We proposed a new mezzanine concourse across the whole station that will help deliver better access to Waverley from the surrounding streets. It will also enable the creation of fully-accessible entrances and increase circulation space for passengers.
Gallery: the Masterplan and Edinburgh Waverley today
Step-free access for Canterbury East
We're giving Canterbury East railway station step-free access for the first time.
The £4.8m investment will make the station much easier to use if you have mobility issues, are older or are travelling with young children.
We're installing new lifts and a new footbridge. We will also install tactiles along both platforms to improve use for passengers with visual impairment.
The proposed works will preserve and respect the railway character and appearance of the area. We aim to complete the project by July.
Step-free in Croydon
In October, we installed three new lifts at Selhurst station to give you easier access between the station entrance, ticket office and platforms.
It followed a new footbridge and lifts at Coulsdon South which was completed in August.
Chris Heaton-Harris, Accessibility Minister, said in August: “Our Access for All programme is proving that government investment is making a real difference and improving people’s lives.
“The new lifts and bridge will give more people confidence to travel by train, especially disabled people and those with pushchairs or heavy baggage.”
Upgrade at Mills Hill
We're installing a new ramp and lift at Mills Hill station to provide step-free access to platforms at the Greater Manchester station for the first time.
Chris Jackson, regional director at train operator Northern, said in September: “We are absolutely committed to making the Northern network as accessible and as welcoming as possible for all our customers.
“The improvements being made at Mills Hill will, when complete, give customers with special mobility needs much-improved access to the rail network and, in-turn, so many fantastic destinations across the north of England.”
The accessibility improvements also form part of the wider Great North Rail Project – a plan to deliver better stations, track and trains across the North of England.
Multi-million pound investment at Cadoxton
In September, we completed accessibility improvements at Cadoxton station in south Wales – multi-million-pound lifts and a footbridge.
The improvements also include a new waiting shelter on platform two, widening the doorways in and out of the ticket office and the installation of tactile paving on the platform edge.

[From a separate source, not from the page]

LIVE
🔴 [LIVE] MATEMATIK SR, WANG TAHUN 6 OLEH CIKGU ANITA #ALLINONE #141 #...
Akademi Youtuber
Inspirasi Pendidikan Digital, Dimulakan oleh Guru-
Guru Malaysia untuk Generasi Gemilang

We've also built a new ramp from the ticket office leading out onto platform one.
David TC Davies, UK Government Minister for Wales, said: “The accessibility improvements at Cadoxton train station demonstrate the UK Government’s commitment to building a bigger, better railway for Wales.
“Accessible stations will open up routes to more passengers across the country, empowering people to travel independently and helping us to make inaccessible transport a thing of the past.”